I don't feel I'm in a good place. I am struggling with my feelings. I knew this would happen coming back to reality. I'm working through it and staying busy.


We got home early afternoon Sunday. H was out with OW and her whole family riding motorcycles all day. He came in didn't say a word to me and hung out with the boys. I made sure to be on the couch instead of retreating to my room. He instead sat on my bed in my room with S6 instead of being in the living room.

Yesterday was my first day back at work. Such a depressing day with 3 deaths and one of them the same age as my baby frown

I leave for work at 5 am and don't get home until 830pm and with the baby up every 3 hours still I was exhausted. I got home and my dad had called me to tell me H was being strange. He left work early and went to the boys soccer practice. First time in 2 years. Then my dad said he was trying to hNg out with him. Kept going to his room making small talk. Then when I walked in the door he said hello and told the boys to leave me be so I could relax and take a shower. Then he took the baby and told me so I could eat and watch tv and relax. I declined and said that I wanted to spend time with the baby since I had been gone all day.

He then retreated to the couch and didn't speak to anyone. I woke up to all the laundry being done and dishes done and put away. He's not done that in over a year. My dad said he wouldn't be surprised if H came home with Flowers's saying he made a mistake. I told my dad I am more suspicious when he's like this because to me I believe it's his guilty conscience ... usually when he's nice it's because something is going his way, when he's a dick it's because something didn't go his way. Anyway moral of the story he's nuts and delusional and I cannot wait for him to not come here anymore so that I don't have to be around his nonsense. I still don't want a D even though I'm filing but I don't want junk here with the way he's acting

So I'm mentally and physically exhausted. I am struggling with the finality of filing for D. I said from the beginning I wouldn't be the one to file and ow I'm having tic go against it. I still don't want to have to file but I feel I have no choice from a financial perspective to protect myself and the boys. I go on Thursday to have everything notarized and he will be served August 16 o r 17th just depends on the sheriff schedule.

Is this the right choice? Should I have him served at work or give him the papers myself?

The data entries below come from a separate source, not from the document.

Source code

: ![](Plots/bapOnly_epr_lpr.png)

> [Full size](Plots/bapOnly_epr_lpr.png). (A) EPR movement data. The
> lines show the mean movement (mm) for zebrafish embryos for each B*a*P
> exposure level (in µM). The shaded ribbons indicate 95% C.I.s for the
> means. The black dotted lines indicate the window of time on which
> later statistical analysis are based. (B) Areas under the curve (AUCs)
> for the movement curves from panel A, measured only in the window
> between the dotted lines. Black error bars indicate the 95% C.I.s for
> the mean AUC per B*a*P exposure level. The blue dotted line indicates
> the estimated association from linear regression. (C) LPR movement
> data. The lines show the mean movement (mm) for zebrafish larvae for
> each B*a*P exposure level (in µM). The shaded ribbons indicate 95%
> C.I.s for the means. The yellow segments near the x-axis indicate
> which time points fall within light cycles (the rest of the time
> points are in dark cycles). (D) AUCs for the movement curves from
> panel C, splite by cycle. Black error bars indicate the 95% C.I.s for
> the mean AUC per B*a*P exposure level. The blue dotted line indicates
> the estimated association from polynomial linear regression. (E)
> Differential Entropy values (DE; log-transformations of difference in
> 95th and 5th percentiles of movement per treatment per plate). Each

Should I do it unannounced like that at work. He literally has NO clue it's coming. I mean none what so ever. Should I ask him to leave first? I have held everything off until the house payment is paid August 15 because if I do ANYTHING I imagine he won't pay the payment so that's why this has been the date all lacking because I'll have a little financial sercuritt now that I am working some.

Just looking for guidance on what's the best thing.

Was wondering if after he pays the payment I ask him to leave the day or two before he's served. My dad wants me to just have him served and not ask him to leave before this way he's caught off guard. I just need some neutral opinions that aren't as involved as my family is. I feel pulled in so many different diredctuons. I feel backed into a corner.

Is it wrong of me to still want to have hope that my H may turn around? Does this mean there's something wrong with me? I know he's not good right now but I still haven't accepted this as my life forever.

Am I wasting my time hoping one day in the future he may wake up?